Dec. 30 (Bloomberg) -- The Canadian dollar fell against all of its most-traded counterparts as declines in stocks and crude oil, the nation’s biggest export, dimmed the appeal of currencies tied to growth.
Canada’s currency, dubbed the loonie for the image of the aquatic bird on the C$1 coin, posted declines for the month and the year. It traded on average above parity with its U.S counterpart for the first time in more than three decades. The greenback also weakened against most major peers.
“Typically when the U.S. dollar is offered, the Canadian dollar loses on the crosses,” said Marc Chandler, global head of currency strategy in New York at Brown Brothers Harriman & Co. “There is no liquidity,” he said, referring to market volumes being lighter than usual.
The loonie was little changed at C$1.0213 per U.S. dollar at 5 p.m. Toronto time. It touched C$1.0126 two days ago, the strongest since Dec. 8. One Canadian dollar buys 97.89 U.S. cents. Canada’s dollar was little changed against the euro at C$1.3237 after yesterday reaching its highest since January.

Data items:
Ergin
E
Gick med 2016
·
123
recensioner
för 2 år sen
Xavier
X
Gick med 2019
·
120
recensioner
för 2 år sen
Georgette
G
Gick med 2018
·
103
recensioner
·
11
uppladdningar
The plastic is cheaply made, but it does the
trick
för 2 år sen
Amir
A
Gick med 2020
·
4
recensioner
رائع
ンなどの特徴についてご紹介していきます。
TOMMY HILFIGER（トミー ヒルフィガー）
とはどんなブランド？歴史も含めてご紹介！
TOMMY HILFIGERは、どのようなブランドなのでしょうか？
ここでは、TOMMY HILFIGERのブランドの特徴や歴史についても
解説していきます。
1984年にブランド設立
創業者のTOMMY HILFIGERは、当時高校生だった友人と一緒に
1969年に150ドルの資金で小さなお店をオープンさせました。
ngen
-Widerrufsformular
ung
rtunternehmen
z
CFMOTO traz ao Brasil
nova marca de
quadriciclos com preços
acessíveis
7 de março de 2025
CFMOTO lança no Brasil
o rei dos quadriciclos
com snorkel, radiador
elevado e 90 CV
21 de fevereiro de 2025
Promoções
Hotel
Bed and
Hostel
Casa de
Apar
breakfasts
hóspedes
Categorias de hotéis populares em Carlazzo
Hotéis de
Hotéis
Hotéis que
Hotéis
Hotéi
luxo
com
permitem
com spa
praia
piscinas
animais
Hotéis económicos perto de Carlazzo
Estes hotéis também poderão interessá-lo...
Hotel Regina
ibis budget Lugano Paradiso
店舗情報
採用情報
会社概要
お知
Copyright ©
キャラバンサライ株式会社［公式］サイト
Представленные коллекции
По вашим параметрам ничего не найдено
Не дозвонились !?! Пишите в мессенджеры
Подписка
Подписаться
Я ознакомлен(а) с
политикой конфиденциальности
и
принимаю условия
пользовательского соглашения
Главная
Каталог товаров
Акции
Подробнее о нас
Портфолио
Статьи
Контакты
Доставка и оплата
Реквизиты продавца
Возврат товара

* Work order A:
According to the currency report, at what level was the loonie trading per U.S. dollar at 5 p.m. Toronto time?
* Work order B:
Write out the currency report word for word, beginning at the words "Canada’s currency, dubbed" and stopping after "most major peers.".

* Response box A:
C$1.0213 per U.S. dollar

* Response box B:
Canada’s currency, dubbed the loonie for the image of the aquatic bird on the C$1 coin, posted declines for the month and the year. It traded on average above parity with its U.S counterpart for the first time in more than three decades. The greenback also weakened against most major peers.